The SNP’s Hannah Bardell asks about a constituent killed in Israel. What more can be done to put pressure on Israel so the family gets justice?

May says the Foreign Office is working on this case.

Michael Tomlinson, a Conservative, says he was disappointed by Donald Tusk response to his letter. Will she raise it at the next EU summit?

May says she hopes this will be addressed at an early stage. But article 50 has not been addressed, she says.

Labour’s David Lammy says the corporate governance green paper stressed the importance of diversity. So why did the culture secretary block the appointment of a black woman to the Channel 4 board. Is there no black person in the country suitable?

May says she does not know about this issue, but will look into it. She says these decisions are based on who is right for the job.

May says she recognises the role played by creative industries in the economy. An extra £1bn is being invested in broadband.

Labour’s Ronnie Campbell asks what plans May has to make super economic zones.

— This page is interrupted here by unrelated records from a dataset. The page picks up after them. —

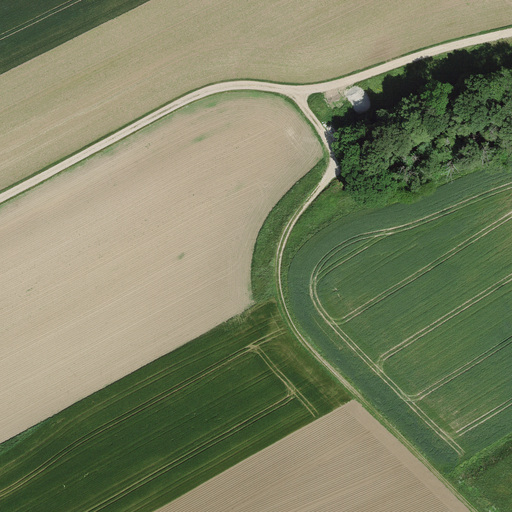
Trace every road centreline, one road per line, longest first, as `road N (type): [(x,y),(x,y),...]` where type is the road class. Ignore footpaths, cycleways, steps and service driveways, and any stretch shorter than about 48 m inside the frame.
road 1 (track): [(511,33),(295,95),(244,84),(205,90),(0,200)]
road 2 (track): [(476,511),(305,342),(288,313),(278,277),(286,236),(338,164),(324,126),(295,95)]
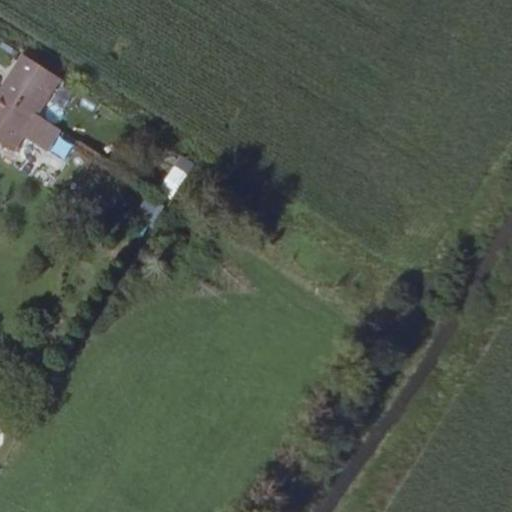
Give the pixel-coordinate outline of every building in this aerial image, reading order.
[(64,81),(29,59),(6,94),(42,117),(64,81)] [(0,145),(17,156),(42,117),(6,94),(0,103),(0,145)] [(161,190),(175,198),(188,174),(175,166),(161,190)] [(87,200),(96,185),(68,167),(59,181),(87,200)] [(149,197),(127,230),(143,240),(165,207),(149,197)]
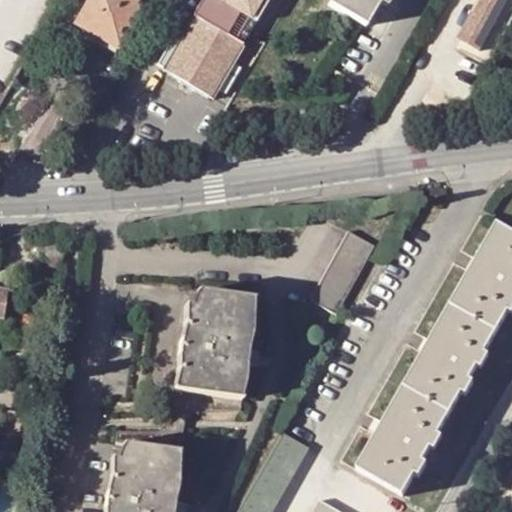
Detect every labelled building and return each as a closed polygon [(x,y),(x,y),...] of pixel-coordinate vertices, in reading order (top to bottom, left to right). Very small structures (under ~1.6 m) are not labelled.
[(86,0),(72,25),(99,40),(101,36),(119,46),(142,7),(129,0),(86,0)] [(331,0),(329,4),(365,26),(380,1),(380,0),(331,0)] [(489,65),(492,58),(511,21),(511,0),(481,0),(459,40),(481,52),(477,58),(489,65)] [(194,20),(163,73),(210,100),(241,46),(194,20)] [(116,50),(119,46),(101,36),(99,40),(116,50)] [(511,231),(501,225),(453,308),(495,332),(511,302),(511,231)] [(39,256),(63,256),(62,228),(40,230),(40,243),(38,243),(39,256)] [(374,247),(349,232),(311,301),(335,315),(374,247)] [(63,256),(39,256),(39,272),(60,271),(63,256)] [(251,300),(194,291),(191,306),(185,306),(185,324),(179,346),(176,392),(242,400),(243,367),(249,341),(251,300)] [(453,308),(407,389),(448,414),(495,332),(453,308)] [(407,389),(360,471),(402,495),(448,414),(407,389)] [(0,467),(15,470),(20,437),(0,433),(0,417),(1,411),(0,410),(0,467)] [(283,435),(238,511),(271,511),(308,449),(283,435)] [(178,452),(123,444),(118,458),(110,458),(110,482),(105,505),(104,511),(173,511),(176,491),(178,452)] [(338,511),(319,500),(312,511),(338,511)]
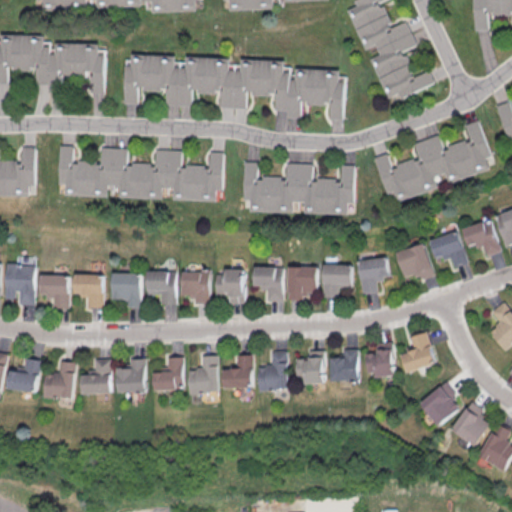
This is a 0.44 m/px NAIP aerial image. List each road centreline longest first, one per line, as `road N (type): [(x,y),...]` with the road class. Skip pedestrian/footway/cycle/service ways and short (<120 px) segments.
road 1 (residential): [(0,125),(229,129),(325,146),(434,114),(511,66)]
road 2 (residential): [(0,327),(53,335),(323,326),(406,312),(511,275)]
road 3 (residential): [(444,300),(478,372),(511,400)]
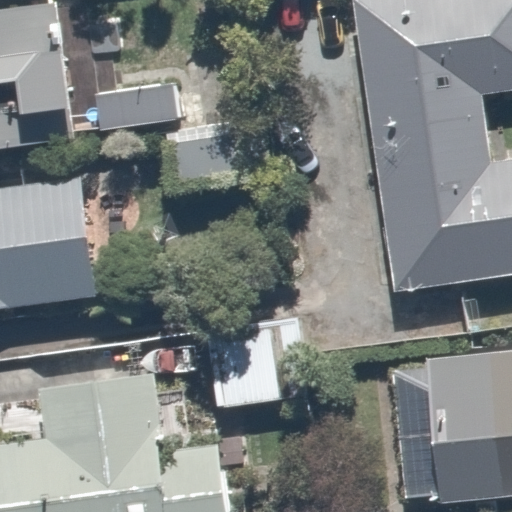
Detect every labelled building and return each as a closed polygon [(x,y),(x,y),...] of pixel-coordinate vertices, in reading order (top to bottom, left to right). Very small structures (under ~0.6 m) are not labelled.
[(0,5),(0,146),(71,141),(60,0),(0,5)] [(511,269),(511,157),(490,160),(480,88),(511,83),(511,0),(355,0),(394,285),(511,269)] [(180,79),(93,88),(97,129),(184,120),(180,79)] [(244,120),(164,131),(173,198),(253,186),(244,120)] [(82,173),(0,180),(0,307),(94,300),(82,173)] [(276,336),(208,344),(214,406),(283,398),(276,336)] [(403,497),(425,495),(511,488),(511,341),(429,348),(433,399),(396,402),(403,497)] [(0,434),(0,511),(234,511),(225,438),(181,444),(171,356),(32,373),(39,430),(0,434)]
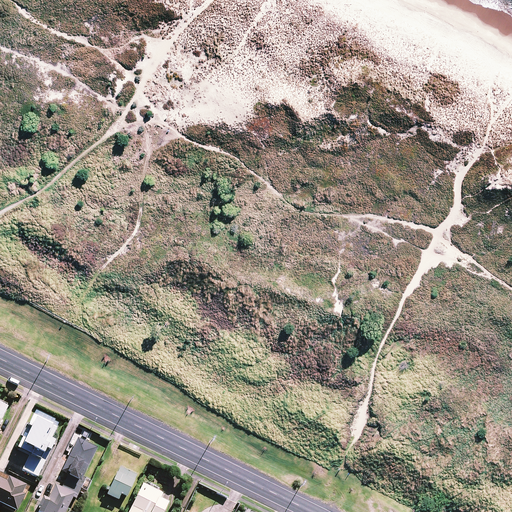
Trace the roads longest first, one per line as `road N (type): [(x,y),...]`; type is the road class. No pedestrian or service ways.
road 1 (secondary): [(0,358),(311,511)]
road 2 (track): [(157,79),(49,186),(0,213)]
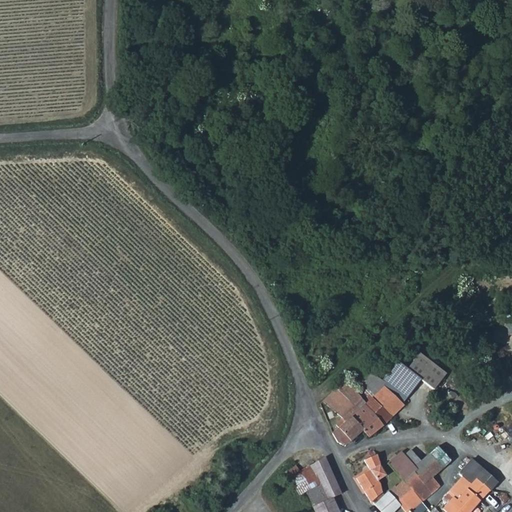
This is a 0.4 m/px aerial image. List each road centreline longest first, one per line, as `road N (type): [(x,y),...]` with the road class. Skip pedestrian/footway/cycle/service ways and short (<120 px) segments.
road 1 (unclassified): [(314,429),(284,341),(241,265),(105,131)]
road 2 (residential): [(331,456),(423,434),(458,441),(511,487)]
road 3 (unclassified): [(105,131),(111,0)]
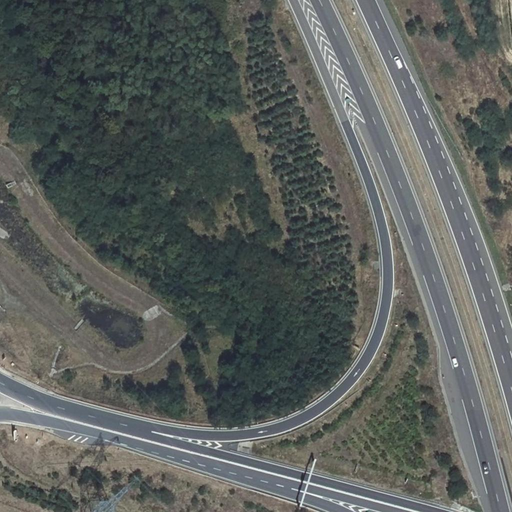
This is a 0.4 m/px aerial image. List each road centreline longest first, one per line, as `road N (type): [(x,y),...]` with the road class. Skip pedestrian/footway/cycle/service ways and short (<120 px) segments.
road 1 (motorway): [(292,0),(355,139),(385,231),(390,271),(377,338),(334,396),(294,422),(149,442)]
road 2 (motorway): [(323,0),(395,157),(448,310),(500,511)]
road 3 (motorway): [(511,390),(468,248),(371,0)]
road 4 (motorway): [(149,442),(294,480)]
road 5 (motorway): [(294,480),(414,511)]
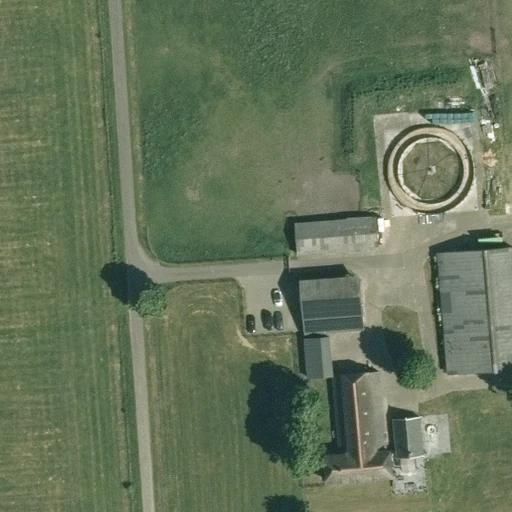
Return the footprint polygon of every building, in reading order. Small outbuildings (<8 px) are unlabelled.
[(299,255),(380,247),(377,216),(296,223),(299,255)] [(511,368),(511,247),(439,253),(449,374),(511,368)] [(304,331),(366,326),(361,275),(301,279),(304,331)] [(307,349),(310,381),(323,381),(322,348),(307,349)] [(392,476),(390,450),(386,451),(379,371),(332,375),(339,454),(325,456),(327,481),(392,476)] [(423,455),(420,417),(394,419),(397,457),(423,455)]
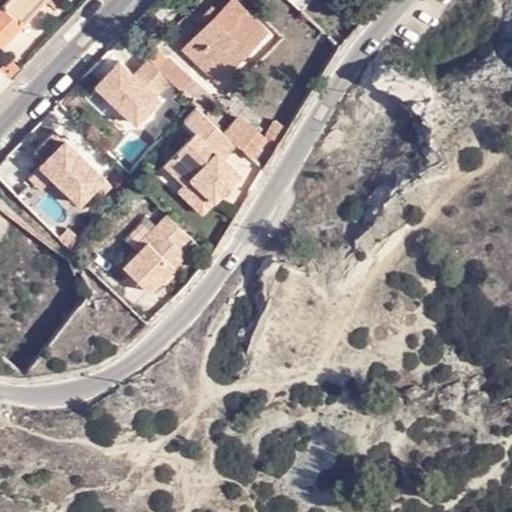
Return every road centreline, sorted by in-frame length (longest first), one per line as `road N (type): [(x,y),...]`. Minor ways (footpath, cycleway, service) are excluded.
road 1 (tertiary): [(0,390),(74,389),(144,352),(209,285),(346,66),(402,0)]
road 2 (tertiary): [(121,0),(0,125)]
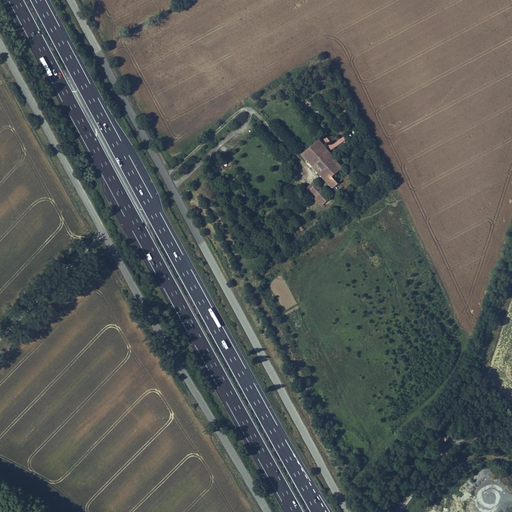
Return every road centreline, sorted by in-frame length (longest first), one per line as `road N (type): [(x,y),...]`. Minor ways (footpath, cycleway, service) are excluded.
road 1 (motorway): [(319,511),(37,0)]
road 2 (motorway): [(15,0),(295,511)]
road 3 (unclassified): [(71,0),(347,511)]
road 4 (unclassified): [(0,339),(105,235),(0,41)]
road 5 (unclassified): [(395,511),(454,442),(480,434),(511,438)]
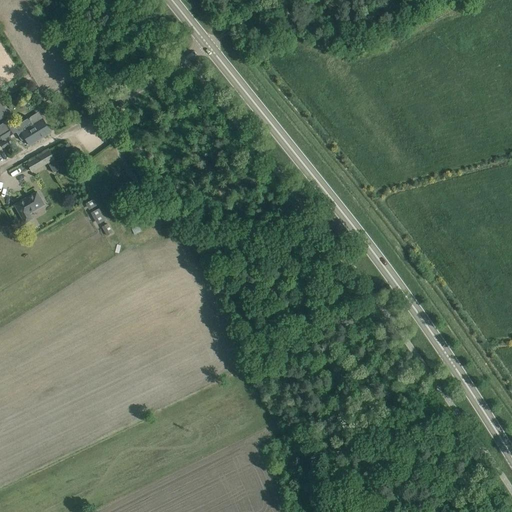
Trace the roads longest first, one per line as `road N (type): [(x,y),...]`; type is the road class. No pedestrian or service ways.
road 1 (secondary): [(511,455),(345,215),(170,0)]
road 2 (track): [(205,43),(0,173)]
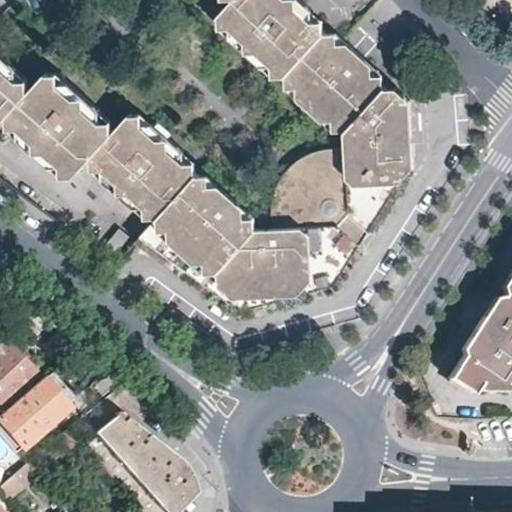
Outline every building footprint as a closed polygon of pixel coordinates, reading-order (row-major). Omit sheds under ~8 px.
[(312,12),(298,0),(223,0),(217,7),(218,8),(219,19),(229,18),(245,32),(245,43),(256,43),(272,57),(272,67),(282,67),(283,68),(324,23),(323,22),(323,11),(312,12)] [(311,2),(309,0),(298,0),(312,12),(312,10),(311,2)] [(245,32),(229,18),(230,29),(245,43),(245,32)] [(372,66),(337,34),(336,24),(324,23),(283,68),(285,80),(296,78),(332,111),(332,122),(344,122),(385,78),(383,76),(383,65),(372,66)] [(372,56),(347,34),(337,34),(372,66),(372,56)] [(272,57),(256,43),(245,43),(261,57),(272,57)] [(17,70),(1,56),(1,45),(0,44),(0,113),(6,107),(29,81),(27,80),(28,70),(17,70)] [(17,59),(1,45),(1,56),(17,70),(17,59)] [(100,112),(85,97),(85,87),(74,88),(58,74),(58,63),(48,63),(46,62),(29,81),(6,107),(7,108),(7,119),(18,118),(34,132),(34,142),(44,142),(60,157),(61,167),(71,166),(73,167),(90,148),(113,123),(112,122),(112,111),(100,112)] [(85,87),(69,73),(58,74),(74,88),(85,87)] [(362,216),(347,203),(346,168),(345,142),(338,141),(339,178),(318,179),(300,152),(294,157),(287,165),(281,175),(312,188),(313,209),(275,211),(276,218),(302,217),(339,216),(354,230),(354,243),(334,276),(299,286),(241,301),(141,227),(136,233),(182,267),(241,310),(314,290),(340,283),(361,250),(360,235),(368,222),(379,221),(414,165),(414,160),(410,90),(396,78),(386,79),(404,94),(407,165),(401,173),(373,215),(362,216)] [(332,111),(296,78),(296,89),(321,112),(332,111)] [(407,165),(404,94),(386,79),(385,78),(344,122),(345,142),(346,168),(354,176),(401,173),(407,165)] [(100,101),(85,87),(85,97),(100,112),(100,101)] [(185,153),(169,139),(168,129),(157,129),(142,115),(141,104),(131,105),(130,104),(113,123),(90,148),(91,150),(91,161),(102,160),(117,174),(118,185),(129,184),(144,198),(144,209),(156,208),(157,209),(197,164),(196,163),(195,153),(185,153)] [(168,129),(153,115),(142,115),(157,129),(168,129)] [(34,132),(18,118),(18,128),(34,142),(34,132)] [(185,144),(168,129),(169,139),(185,153),(185,144)] [(339,178),(338,141),(333,140),(325,142),(311,145),(303,150),(300,152),(318,179),(339,178)] [(60,157),(44,142),(34,142),(49,157),(60,157)] [(117,174),(102,160),(102,171),(118,185),(117,174)] [(244,197),(219,175),(209,176),(209,165),(199,166),(197,164),(157,209),(158,221),(169,220),(169,231),(194,253),(204,253),(205,264),(215,263),(217,264),(257,219),(256,218),(255,207),(245,207),(244,197)] [(401,173),(354,176),(346,168),(347,203),(362,216),(373,215),(401,173)] [(312,188),(281,175),(277,184),(275,192),(274,199),(275,206),(275,211),(313,209),(312,188)] [(144,198),(129,184),(118,185),(133,199),(144,198)] [(169,231),(169,220),(158,221),(157,209),(141,227),(241,301),(299,286),(233,289),(219,276),(218,268),(218,265),(217,264),(215,263),(205,264),(204,253),(194,253),(169,231)] [(354,230),(339,216),(302,217),(310,225),(313,270),(299,286),(334,276),(354,243),(354,230)] [(313,270),(310,225),(302,217),(276,218),(257,219),(217,264),(218,265),(218,268),(219,276),(233,289),(299,286),(313,270)] [(511,278),(449,374),(476,391),(479,386),(483,389),(511,389),(511,388),(511,278)] [(35,335),(52,318),(41,309),(24,325),(35,335)] [(0,411),(3,409),(41,375),(5,338),(0,342),(0,401),(0,411)] [(126,380),(107,364),(74,393),(92,408),(106,396),(119,385),(126,380)] [(69,404),(43,374),(41,375),(3,409),(28,441),(66,408),(69,404)] [(106,396),(92,408),(66,429),(79,442),(82,445),(144,511),(177,511),(193,495),(196,491),(196,486),(196,482),(195,477),(193,472),(191,468),(188,464),(187,463),(185,460),(181,457),(173,451),(156,437),(106,396)] [(0,420),(23,446),(28,441),(3,409),(0,411),(0,420)] [(79,442),(66,429),(35,454),(45,465),(48,467),(79,442)] [(45,465),(35,454),(0,481),(0,491),(5,497),(45,465)]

May welcomes Campbell back to the Commons. (He has been ill.) She says she will look at this. She wants an economy that works for everyone.

Suella Fernandes, a Conservative, says the UK will have a “fantastic opportunity” to benefit from world trade after Brexit. The Legatum Institute has produced a report on this, she says.

May says she believes absolutely in the advantages of free trade. But she wants to boost trade with other countries before we leave the EU too.

The SNP’s Kirsten Oswald asks about church visitors having a problem with visas.

May says we have a clear visa system. The home secretary will look at this case, she says.

May says the government is putting more money into the NHS. Labour’s former health secretary said putting more money into the NHS would be irresponsible, she says.

(She is referring to something Andy Burnham said before the 2010 election.)

Peter Lilley, a Conservative, says he is glad May wants to guarantee the rights of EU nationals in the UK. So is May disappointed that Jean-Claude Juncker, in a letter to MPs, has put process ahead of the rights of EU nationals.

(It was Donald Tusk, not Jean-Claude Juncker.)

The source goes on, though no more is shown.